The outgoing director of the Tate, Nicholas Serota, the director of the British Museum, Hartwig Fischer, and the new director of the V&A, Tristram Hunt, a former Labour Party shadow minister, are all concerned that these institutions will find it harder to retain and recruit expert staff from across Europe, potentially damaging their world-class status.
The German-born director of the British Museum says: “We have 132 members of staff—around 15%—who are EU nationals, spread across all areas of museum activity. We want to secure the status of existing members of staff and ensure that we can continue to attract talented staff in the future.” Hunt is also proud of the 131 EU nationals working at the V&A. He says that any future settlement would need to guarantee the exchange of skills across Europe. The success of the Tate in recent years has been down to its ability to employ curators who have an international background, Serota says. The Tate employs 128 EU nationals. Serota, the new chair of Arts Council England, believes that the next government “will find a way” for the Tate to continue to benefit from the richness and diversity that its international staff bring to its programming.
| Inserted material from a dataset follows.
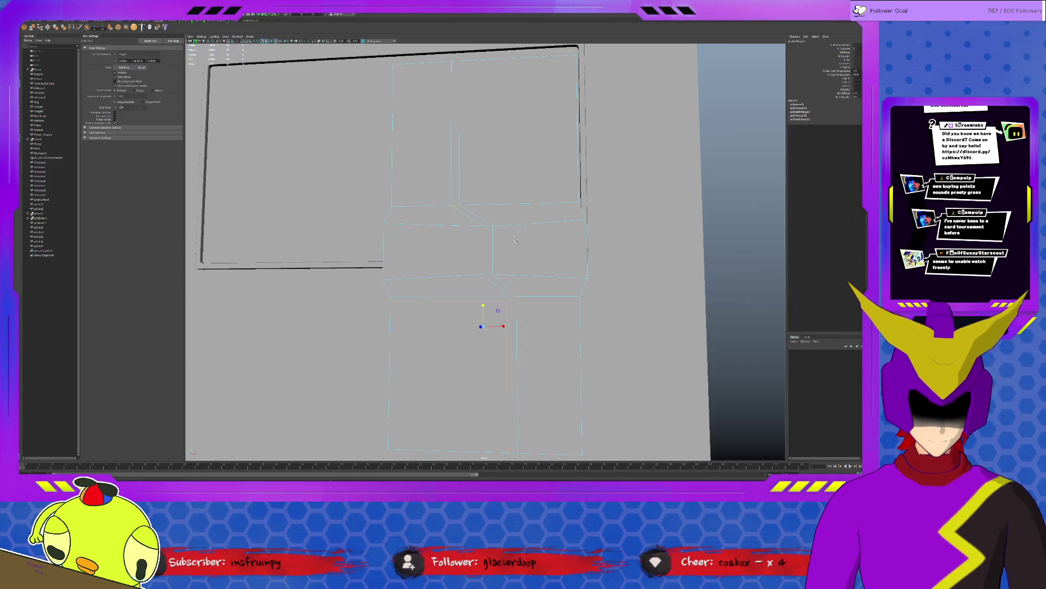
key("f")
This may involve a new system of visas, however, if a “hard Brexit” comes to pass. Munira Mirza, the pro-Brexit former deputy mayor of London for culture under Boris Johnson, thinks that, when free movement of labour ends between the UK and the EU, “we should aim to continue to attract workers through a mix of work permits, reciprocal visa arrangements and employer-sponsored visas”. She says that the EU needs to be reasonable, and that the UK government should guarantee EU nationals’ rights because the “uncertainty is unnecessarily distressing”. That uncertainty is shared by their dependants.
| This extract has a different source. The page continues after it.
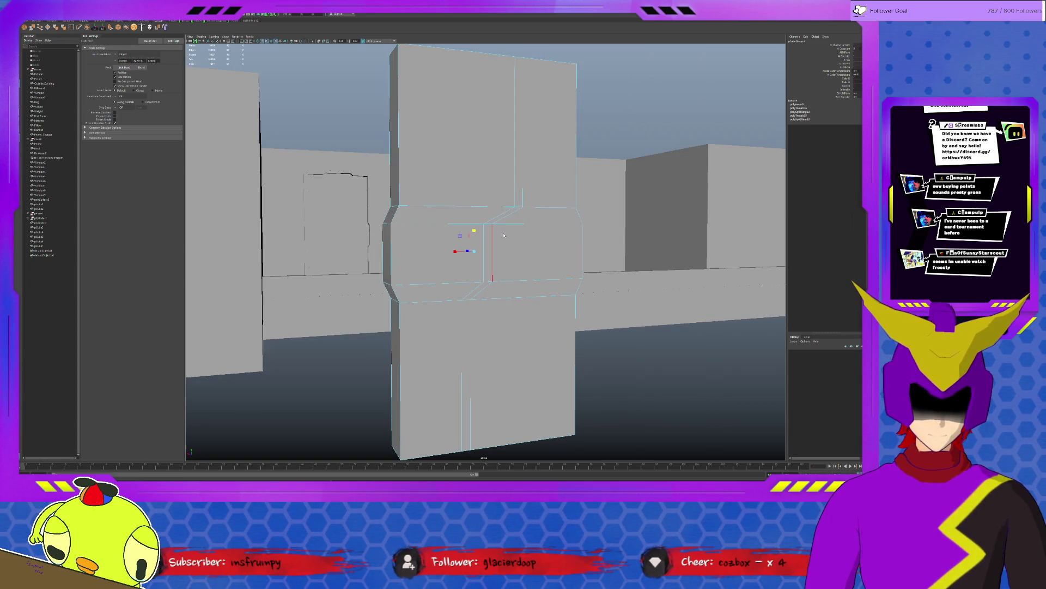
key("f")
Those directly affected include the outgoing artistic director of Tate Liverpool, Turin-born Francesco Manacorda, who says it is unsettling to be in this position of uncertainty. However, he is confident that a “reciprocal solution” will be found that involves a degree of free movement, “since it would be of mutual advantage for both the EU and the UK”. He plans to stay in the UK, mainly based in London, when he becomes the artistic director of the Moscow-based V-A-C Foundation.
Serota stresses the cultural significance of artists, such as German-born Wolfgang Tillmans and the late Spanish artist Juan Muñoz, who came to the UK from Europe to study at Goldsmiths, the Slade School of Fine Art and the Royal Academy Schools, among others.
The artist Michael Craig-Martin, a former Tate trustee and influential lecturer at Goldsmiths, says that Brexit has already been damaging, particularly in regard to how the UK is perceived. “Students, artists, scientists and academics have all benefited from the high degree of creative, cultural, educational and social integration that the EU made possible,” he says. Craig-Martin thinks that the UK is now seen by many as “narrowly nationalistic, backward-looking, self-absorbed, undependable, mean-spirited and arrogant”. It is essential to limit this damage, he says, by negotiating a settlement with Europe that maintains as far as possible close cultural ties.
The vice-chancellor of London’s University of the Arts, Nigel Carrington, tells us that it has seen a “noticeable decline” in EU students taking up places after the Brexit votes. It has launched a campaign to show that creativity is borderless.Mirza does not think that a drop of around 7% in EU student applications to come to the UK is due to Brexit, saying that numbers fluctuate regularly. She criticises UK universities and cultural organisations that adopt a negative attitude to Brexit. “We are leaving the EU, not Europe,” she says, adding that Brexit will not make the UK’s citizens “Little Englanders”. Craig-Martin is unconvinced. The young everywhere saw the UK as a “land of work and opportunity”, he says. “Our own young did not see these people as a threat to their own prospects, but as like-minded peers.”